Especially disturbing examples of legislators requiring providers to give women misleading information are laws passed in Arizona and Arkansas based on poorly supported claims that medication abortions can be “reversed” if a women decides to do so before taking the second drug. Such laws require physicians to provide a woman seeking a medication abortion with information about the possibility of “reversing” the procedure by taking another hormone to counter the mifepristone, despite the absence of reputable evidence that such “reversal” can occur. Requiring providers to give information like this, which is not borne out by human studies, conflicts with the responsibility of clinicians to do no harm.
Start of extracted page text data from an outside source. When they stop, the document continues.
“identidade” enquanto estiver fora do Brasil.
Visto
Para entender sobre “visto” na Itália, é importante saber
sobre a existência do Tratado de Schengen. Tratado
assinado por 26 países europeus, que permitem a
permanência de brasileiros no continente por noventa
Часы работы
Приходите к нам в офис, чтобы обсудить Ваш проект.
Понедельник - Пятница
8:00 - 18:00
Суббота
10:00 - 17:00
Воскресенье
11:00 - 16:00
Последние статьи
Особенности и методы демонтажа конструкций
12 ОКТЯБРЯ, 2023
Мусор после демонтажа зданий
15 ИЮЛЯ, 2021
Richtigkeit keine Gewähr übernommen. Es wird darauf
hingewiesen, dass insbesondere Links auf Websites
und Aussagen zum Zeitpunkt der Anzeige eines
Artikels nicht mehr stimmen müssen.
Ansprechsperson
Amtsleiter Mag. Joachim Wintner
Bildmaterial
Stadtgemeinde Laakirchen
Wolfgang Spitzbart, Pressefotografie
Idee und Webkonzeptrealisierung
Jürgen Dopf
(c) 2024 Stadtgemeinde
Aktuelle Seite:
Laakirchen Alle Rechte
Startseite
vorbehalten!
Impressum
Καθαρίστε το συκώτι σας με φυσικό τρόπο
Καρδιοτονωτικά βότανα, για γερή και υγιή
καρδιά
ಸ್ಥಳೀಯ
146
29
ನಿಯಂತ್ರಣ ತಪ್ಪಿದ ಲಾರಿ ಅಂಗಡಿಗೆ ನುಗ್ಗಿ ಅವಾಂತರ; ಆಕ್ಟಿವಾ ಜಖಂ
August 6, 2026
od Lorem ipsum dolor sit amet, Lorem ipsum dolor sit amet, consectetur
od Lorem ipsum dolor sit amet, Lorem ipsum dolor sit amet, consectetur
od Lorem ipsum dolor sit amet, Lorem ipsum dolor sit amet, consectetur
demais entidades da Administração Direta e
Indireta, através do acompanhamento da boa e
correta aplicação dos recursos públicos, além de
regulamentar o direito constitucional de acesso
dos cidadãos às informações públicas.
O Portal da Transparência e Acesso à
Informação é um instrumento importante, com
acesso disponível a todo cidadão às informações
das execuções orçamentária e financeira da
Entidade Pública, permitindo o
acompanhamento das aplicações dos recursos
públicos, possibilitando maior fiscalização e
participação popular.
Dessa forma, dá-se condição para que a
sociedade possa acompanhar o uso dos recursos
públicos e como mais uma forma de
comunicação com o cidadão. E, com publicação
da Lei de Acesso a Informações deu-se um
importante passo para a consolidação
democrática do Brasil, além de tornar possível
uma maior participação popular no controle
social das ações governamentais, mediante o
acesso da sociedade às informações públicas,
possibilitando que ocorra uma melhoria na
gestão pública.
These laws, along with many others that interfere with abortion care, are enacted amid claims that they are designed to benefit women. The evidence, however, contradicts those claims. As U.S. Supreme Court Justice Stephen Breyer wrote in his majority opinion striking down the provisions of the Texas law, the requirements imposed by the state “vastly increase the obstacles confronting women seeking abortions in Texas without providing any benefit to women’s health capable of withstanding any meaningful scrutiny.” Noted Supreme Court analyst and New York Times reporter Linda Greenhouse wrote that in this decision “evidence-based medicine meets evidence-based law.”

The next step is for evidence-based medicine to meet with evidence-based legislating. It’s time for legislators to stop requiring health-care practices based on outdated or incomplete evidence, and instead focus on promoting health and high-quality health care for all.